We are the richest country in the world primarily based on the post-war era. However, the asining notion of “the free market,” which means rejecting the duty of the government to regulate commerce is killing us. We tried capitalism with no regulation in the 19th and early 20th Centuries, and we suffered depressions nearly every decade. Since the Great Depression of the 1930s, with government establishing guidance and regulation, we have yet to see a depression. We missed one by a hair in 2008-2009, only because of the regulations that were still in place. Markets need regulation. Without it, markets are guided by crooks, and crooks spoil the economy, they don’t make it better.

There is no such thing as a “free market.” Every market is run by someone, and that someone should always be us. Republicans need to join the reality-based community. Congress must do its job. We are supposed to run the market, not a few select large corporations or individuals. We are the government.


The “Free Market” Fantasy — 2 Comments

  1. One has only to look back a little over a century ago to the so-called “Gilded Age,” to see what happens in an “unfettered free market” so beloved of the Right. Monopolies, “Trusts,” and an extraordinary concentration of wealth in the hands of a few. Regular market crashes, deep and long-lasting depressions, panics, and bank failures. It was great if you were one of the wealthy, terrible if you weren’t.

    We’re seeing that again. “Deregulation” only “worked” for a very short time frame, before the market once again left us with virtual monopolies and worse service.

  2. This is excellent historical and political analyis, Milt. Thank you. The Founding Fathers came out of a colonial economy that was based in the towns and cities rather than a central administration.
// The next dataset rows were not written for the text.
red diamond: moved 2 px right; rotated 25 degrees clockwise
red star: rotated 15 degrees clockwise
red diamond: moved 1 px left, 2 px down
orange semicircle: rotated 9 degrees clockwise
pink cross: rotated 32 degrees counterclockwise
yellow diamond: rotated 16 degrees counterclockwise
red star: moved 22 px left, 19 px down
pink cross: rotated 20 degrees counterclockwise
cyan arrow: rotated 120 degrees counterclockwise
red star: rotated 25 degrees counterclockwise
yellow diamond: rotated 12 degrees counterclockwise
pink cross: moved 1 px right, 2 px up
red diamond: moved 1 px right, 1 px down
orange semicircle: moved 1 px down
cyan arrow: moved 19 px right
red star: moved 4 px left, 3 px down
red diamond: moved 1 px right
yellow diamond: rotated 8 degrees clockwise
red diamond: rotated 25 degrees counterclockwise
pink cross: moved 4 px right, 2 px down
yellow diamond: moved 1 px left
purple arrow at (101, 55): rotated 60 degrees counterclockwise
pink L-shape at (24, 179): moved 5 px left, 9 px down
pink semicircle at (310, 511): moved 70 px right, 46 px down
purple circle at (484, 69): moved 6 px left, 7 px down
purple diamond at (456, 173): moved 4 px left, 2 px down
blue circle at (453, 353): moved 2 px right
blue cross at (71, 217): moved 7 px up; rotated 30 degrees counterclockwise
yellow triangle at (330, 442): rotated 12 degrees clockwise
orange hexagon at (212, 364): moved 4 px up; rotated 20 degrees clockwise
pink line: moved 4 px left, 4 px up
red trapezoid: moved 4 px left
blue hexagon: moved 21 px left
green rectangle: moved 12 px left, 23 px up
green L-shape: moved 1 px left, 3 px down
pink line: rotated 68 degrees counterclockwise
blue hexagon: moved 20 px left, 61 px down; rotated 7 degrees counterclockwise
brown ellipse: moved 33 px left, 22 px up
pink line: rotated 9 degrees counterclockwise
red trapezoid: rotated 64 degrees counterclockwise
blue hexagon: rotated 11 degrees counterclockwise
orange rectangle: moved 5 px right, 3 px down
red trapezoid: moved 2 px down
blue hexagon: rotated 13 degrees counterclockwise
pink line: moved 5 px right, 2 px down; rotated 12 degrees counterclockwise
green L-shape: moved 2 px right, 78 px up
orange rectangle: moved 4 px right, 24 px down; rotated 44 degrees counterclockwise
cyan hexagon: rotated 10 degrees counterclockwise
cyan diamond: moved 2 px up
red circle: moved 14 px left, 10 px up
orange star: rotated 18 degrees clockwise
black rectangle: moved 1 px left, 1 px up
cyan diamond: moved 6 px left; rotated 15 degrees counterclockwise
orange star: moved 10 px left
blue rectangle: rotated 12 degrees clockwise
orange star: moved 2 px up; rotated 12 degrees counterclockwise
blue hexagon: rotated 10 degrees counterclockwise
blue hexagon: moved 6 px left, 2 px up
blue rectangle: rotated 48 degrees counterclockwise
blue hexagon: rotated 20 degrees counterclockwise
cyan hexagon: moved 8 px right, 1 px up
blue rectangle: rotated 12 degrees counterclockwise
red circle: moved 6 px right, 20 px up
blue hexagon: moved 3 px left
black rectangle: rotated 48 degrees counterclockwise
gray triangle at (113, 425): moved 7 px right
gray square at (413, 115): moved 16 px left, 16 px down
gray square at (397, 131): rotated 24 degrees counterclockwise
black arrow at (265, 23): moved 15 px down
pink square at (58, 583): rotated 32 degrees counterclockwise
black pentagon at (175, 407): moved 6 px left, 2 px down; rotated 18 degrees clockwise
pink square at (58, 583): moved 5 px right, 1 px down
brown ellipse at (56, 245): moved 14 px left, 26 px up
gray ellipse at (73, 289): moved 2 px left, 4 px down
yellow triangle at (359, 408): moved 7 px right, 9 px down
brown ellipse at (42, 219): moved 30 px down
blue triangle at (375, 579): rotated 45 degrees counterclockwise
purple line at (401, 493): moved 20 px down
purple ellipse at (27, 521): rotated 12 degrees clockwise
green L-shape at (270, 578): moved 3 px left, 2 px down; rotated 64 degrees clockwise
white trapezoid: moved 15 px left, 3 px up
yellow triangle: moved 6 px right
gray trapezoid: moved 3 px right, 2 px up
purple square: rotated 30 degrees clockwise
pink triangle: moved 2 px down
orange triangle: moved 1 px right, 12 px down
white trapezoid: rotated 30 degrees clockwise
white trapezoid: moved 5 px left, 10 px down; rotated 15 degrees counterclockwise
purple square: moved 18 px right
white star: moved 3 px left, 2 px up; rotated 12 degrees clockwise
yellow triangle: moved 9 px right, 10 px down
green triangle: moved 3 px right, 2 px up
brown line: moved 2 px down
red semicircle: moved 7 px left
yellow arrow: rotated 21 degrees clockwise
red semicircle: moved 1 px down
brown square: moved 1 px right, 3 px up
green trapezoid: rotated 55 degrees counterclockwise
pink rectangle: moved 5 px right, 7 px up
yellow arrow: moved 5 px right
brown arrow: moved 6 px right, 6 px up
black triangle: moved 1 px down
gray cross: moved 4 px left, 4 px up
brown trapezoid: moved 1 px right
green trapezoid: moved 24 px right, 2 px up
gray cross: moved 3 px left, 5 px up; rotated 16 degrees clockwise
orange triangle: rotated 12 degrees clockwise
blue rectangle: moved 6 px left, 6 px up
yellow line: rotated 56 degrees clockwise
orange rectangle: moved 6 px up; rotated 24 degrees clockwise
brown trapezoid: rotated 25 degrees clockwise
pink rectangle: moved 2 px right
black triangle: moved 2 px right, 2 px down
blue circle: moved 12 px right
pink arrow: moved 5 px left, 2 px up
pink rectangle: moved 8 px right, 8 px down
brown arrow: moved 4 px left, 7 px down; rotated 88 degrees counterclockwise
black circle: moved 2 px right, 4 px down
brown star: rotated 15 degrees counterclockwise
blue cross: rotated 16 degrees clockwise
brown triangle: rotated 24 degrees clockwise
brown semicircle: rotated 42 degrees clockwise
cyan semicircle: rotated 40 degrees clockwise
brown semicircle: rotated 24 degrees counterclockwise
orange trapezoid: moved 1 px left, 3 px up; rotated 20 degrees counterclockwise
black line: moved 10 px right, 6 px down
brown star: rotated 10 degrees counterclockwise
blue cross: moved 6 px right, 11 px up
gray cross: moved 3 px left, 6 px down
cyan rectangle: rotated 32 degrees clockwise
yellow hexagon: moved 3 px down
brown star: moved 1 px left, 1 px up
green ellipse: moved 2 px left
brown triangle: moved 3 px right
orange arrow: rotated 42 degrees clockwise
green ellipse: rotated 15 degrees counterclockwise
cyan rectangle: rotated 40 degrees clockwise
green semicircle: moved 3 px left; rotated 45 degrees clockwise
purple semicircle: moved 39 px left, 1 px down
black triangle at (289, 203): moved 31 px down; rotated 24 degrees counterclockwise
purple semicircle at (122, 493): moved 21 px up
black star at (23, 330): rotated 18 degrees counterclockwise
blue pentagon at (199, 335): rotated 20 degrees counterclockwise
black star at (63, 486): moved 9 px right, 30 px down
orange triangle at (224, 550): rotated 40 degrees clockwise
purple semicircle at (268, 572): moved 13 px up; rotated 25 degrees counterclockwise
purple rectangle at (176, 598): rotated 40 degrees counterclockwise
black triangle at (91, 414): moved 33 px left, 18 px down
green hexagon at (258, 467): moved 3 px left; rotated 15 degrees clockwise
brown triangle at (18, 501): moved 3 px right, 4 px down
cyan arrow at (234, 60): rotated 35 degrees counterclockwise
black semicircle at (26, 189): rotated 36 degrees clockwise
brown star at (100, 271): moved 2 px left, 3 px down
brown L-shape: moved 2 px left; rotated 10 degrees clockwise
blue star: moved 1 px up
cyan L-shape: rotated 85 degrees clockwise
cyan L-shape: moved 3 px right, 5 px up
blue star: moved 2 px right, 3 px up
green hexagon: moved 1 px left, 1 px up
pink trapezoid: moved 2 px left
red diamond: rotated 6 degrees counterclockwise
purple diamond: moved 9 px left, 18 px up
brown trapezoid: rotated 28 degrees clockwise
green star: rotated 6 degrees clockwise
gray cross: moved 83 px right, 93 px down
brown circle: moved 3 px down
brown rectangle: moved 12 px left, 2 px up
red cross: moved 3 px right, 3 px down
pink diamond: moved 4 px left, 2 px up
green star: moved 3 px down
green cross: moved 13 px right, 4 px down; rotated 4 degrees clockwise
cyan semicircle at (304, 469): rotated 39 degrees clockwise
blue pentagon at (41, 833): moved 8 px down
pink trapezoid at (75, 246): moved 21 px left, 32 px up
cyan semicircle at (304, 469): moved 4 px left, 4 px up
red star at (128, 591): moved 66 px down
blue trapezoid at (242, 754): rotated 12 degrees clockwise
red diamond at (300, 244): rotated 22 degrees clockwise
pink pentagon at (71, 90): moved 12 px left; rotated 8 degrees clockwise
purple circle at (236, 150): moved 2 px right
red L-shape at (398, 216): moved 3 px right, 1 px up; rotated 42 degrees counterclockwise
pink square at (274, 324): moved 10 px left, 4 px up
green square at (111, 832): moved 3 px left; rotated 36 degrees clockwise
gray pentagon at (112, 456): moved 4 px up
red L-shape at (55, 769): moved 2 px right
The colonial legislature did very little, and what they regulated – e.g., the protection of white pines for the Crown’s naval fleet masts – was pretty minimal. But the towns regulated everything – who would get access to the market, what quality of goods was demanded for sale, what PRICE could be asked, weights and measures required for honorable and legal purveying. Millers and other producers had ‘privileges’ – they were pre-approved by the Town Meeting to do this work at the standards and annual prices the town required. Failure to comply could cost them access to that production and right to sell. All of which was for one thing: to protect one another from predators and create a ‘moral economy’.

    This is the context into which the new nation and the Constitution was set so that the first steps of deregulation were cautious and careful – even those embracing individualism and personal accumulation still wished to avoid the exploitations of so-called free markets that they could observe were happening in Europe.

    It was not until much later as you note – post Civil War – that general whoopee occurred, the unleashing of unfettered accumulation by the crass and powerful, and it was the darkest part of our history outside of slavery. Massive exploitation, danger, and death visited working people who had become mere commodities, and yes, Depressions were a fact of life every 3-8 years. Not recessions – depressions. When the current GOP under Bush talked about returning to the days ‘before Roosevelt’ – they were talking about TEDDY, not Franklin. The rush to the Gilded Age benefits only the super rich not the rest of us, and the idea of national stability through shared economic benefits has been abandoned by too many in favor of quick returns for the honored few. That is the stuff of European absolute monarchs from a time of massive instability, and embracing it as a good thing is jaw-droppingly ignorant and dangerous. A little more embrace of the ‘moral economy’ would make us far stronger as a nation, as a people, as an economy.